UPDATE 5.3-STABLE was Re: Possible problems with BroadcomBCM5704C 10/100/1000 on TyanThunder K8S pro S2882 twin Operteron

Doug White dwhite at gumbysoft.com
Wed Mar 9 19:22:31 PST 2005

On Mon, 7 Mar 2005, Alan Jay wrote:

> Well after upgrading to the latest -STABLE via cvsup and makeworld makekernel
> etc we have been doing some more tests over the weekend.

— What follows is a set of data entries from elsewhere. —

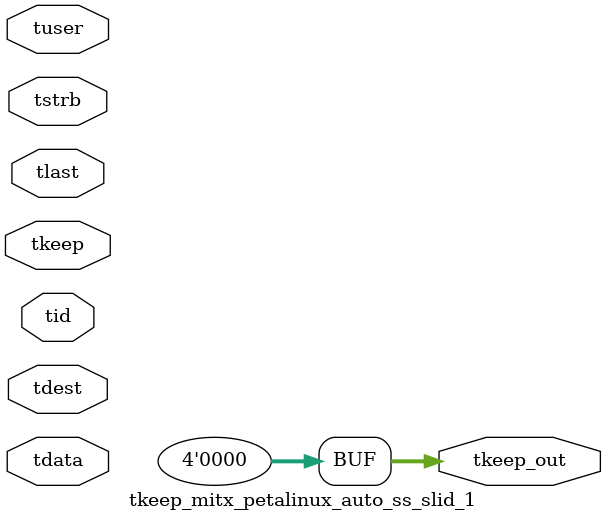
<source format=v>


`timescale 1ps/1ps

module tkeep_mitx_petalinux_auto_ss_slid_1 #
(
parameter C_S_AXIS_TDATA_WIDTH = 32,
parameter C_S_AXIS_TUSER_WIDTH = 0,
parameter C_S_AXIS_TID_WIDTH   = 0,
parameter C_S_AXIS_TDEST_WIDTH = 0,
parameter C_M_AXIS_TDATA_WIDTH = 32
)
(
input  [(C_S_AXIS_TDATA_WIDTH == 0 ? 1 : C_S_AXIS_TDATA_WIDTH)-1:0     ] tdata,
input  [(C_S_AXIS_TUSER_WIDTH == 0 ? 1 : C_S_AXIS_TUSER_WIDTH)-1:0     ] tuser,
input  [(C_S_AXIS_TID_WIDTH   == 0 ? 1 : C_S_AXIS_TID_WIDTH)-1:0       ] tid,
input  [(C_S_AXIS_TDEST_WIDTH == 0 ? 1 : C_S_AXIS_TDEST_WIDTH)-1:0     ] tdest,
input  [(C_S_AXIS_TDATA_WIDTH/8)-1:0 ] tkeep,
input  [(C_S_AXIS_TDATA_WIDTH/8)-1:0 ] tstrb,
input                                                                    tlast,
output [(C_M_AXIS_TDATA_WIDTH/8)-1:0 ] tkeep_out
);

assign tkeep_out = {1'b0};

endmodule


</source>
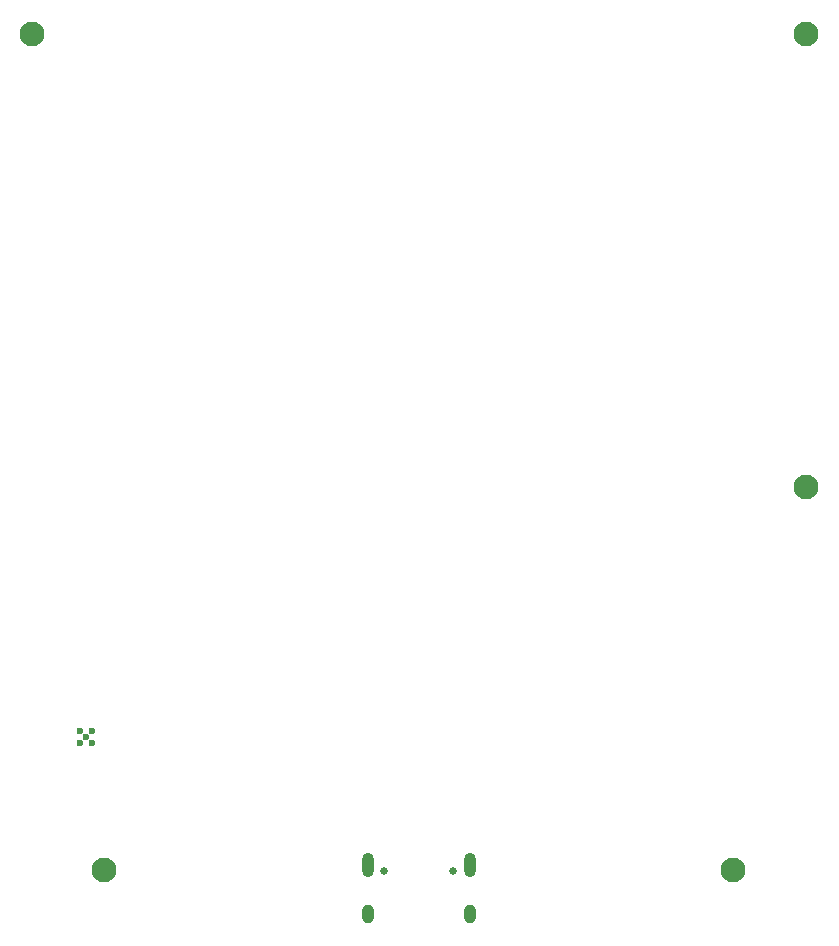
<source format=gbr>
%TF.GenerationSoftware,KiCad,Pcbnew,7.0.5*%
%TF.CreationDate,2023-12-05T08:46:21-08:00*%
%TF.ProjectId,EV10 Board Design,45563130-2042-46f6-9172-642044657369,EV9*%
%TF.SameCoordinates,Original*%
%TF.FileFunction,Soldermask,Bot*%
%TF.FilePolarity,Negative*%
%FSLAX46Y46*%
G04 Gerber Fmt 4.6, Leading zero omitted, Abs format (unit mm)*
G04 Created by KiCad (PCBNEW 7.0.5) date 2023-12-05 08:46:21*
%MOMM*%
%LPD*%
G01*
G04 APERTURE LIST*
%ADD10C,2.100000*%
%ADD11C,0.650000*%
%ADD12O,1.000000X2.100000*%
%ADD13O,1.000000X1.600000*%
%ADD14C,0.600000*%
G04 APERTURE END LIST*
D10*
%TO.C,REF\u002A\u002A*%
X176937500Y-140345000D03*
%TD*%
%TO.C,REF\u002A\u002A*%
X183087500Y-107925000D03*
%TD*%
%TO.C,REF\u002A\u002A*%
X117587500Y-69625000D03*
%TD*%
%TO.C,REF\u002A\u002A*%
X183120000Y-69625000D03*
%TD*%
%TO.C,REF\u002A\u002A*%
X123637500Y-140345000D03*
%TD*%
D11*
%TO.C,J9*%
X147397500Y-140446000D03*
X153177500Y-140446000D03*
D12*
X145967500Y-139916000D03*
D13*
X145967500Y-144096000D03*
D12*
X154607500Y-139916000D03*
D13*
X154607500Y-144096000D03*
%TD*%
D14*
%TO.C,U7*%
X121640000Y-129610000D03*
X122640000Y-129610000D03*
X122140000Y-129110000D03*
X121640000Y-128610000D03*
X122640000Y-128610000D03*
%TD*%
M02*

</source>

When did you run this cvsup?

> One of our databases ran fine all weekend so we took the plunge on Sunday to
> try our big heavily accessed database.
> It ran fine until 7.45 Monday morning - when I checked at 7.30am it was using
> around 6 of the 8Gb of RAM the server then logged:
> Mar  7 07:42:47 flappy kernel: bge1: discard frame w/o leading ethernet header
> (len 4294967292 pkt len 4294967292)

Hm, unsigned -1.  That message is printed by ether_input() if it get
handed a bum mbuf.

> Followed by:
> Mar  7 07:42:47 flappy kernel: Fatal trap 12: pag

Unfortunately this is not useful. We need the entire panic messsage and
ideally a backtrace and crashdump.  Can you connect a serial console to
this system and log the output?

> Subsequently to that it has crashed a number of times and on a couple of
> occasions has reported:
> kernel: fxp0: can't map mbuf (error 12)

Error 12 is ENOMEM and thats coming from bus_dmamap_load_mbuf().  That can
be returned if you're running out of space for bounce buffers, or kmem in
general.  scottl has been working on busdma issues in HEAD and recently
committed a fix for i386 for bounce page allocation issues.

kmem depletion would be more insidious.  Have you been getting other
message that indicates failure to allocate memory or error 12?

> By the way over the weekend the latest -STABLE which is marked 5.4-PRERELEASE
> 2 seemed much better than 5.3 had and the initial problems took much longer to
> appear.  Though once the problems started to appear, they repeated themselves
> rebooting every 1-2hrs until we removed the tests data.

That behavior sounds a lot like thermal issues.  It takes a while to warm
up to the critcal point and once it hits that point it really starts to
malfunction.  Unless the test run starts out slow or something.

Doug White                    |  FreeBSD: The Power to Serve
dwhite at gumbysoft.com          |  www.FreeBSD.org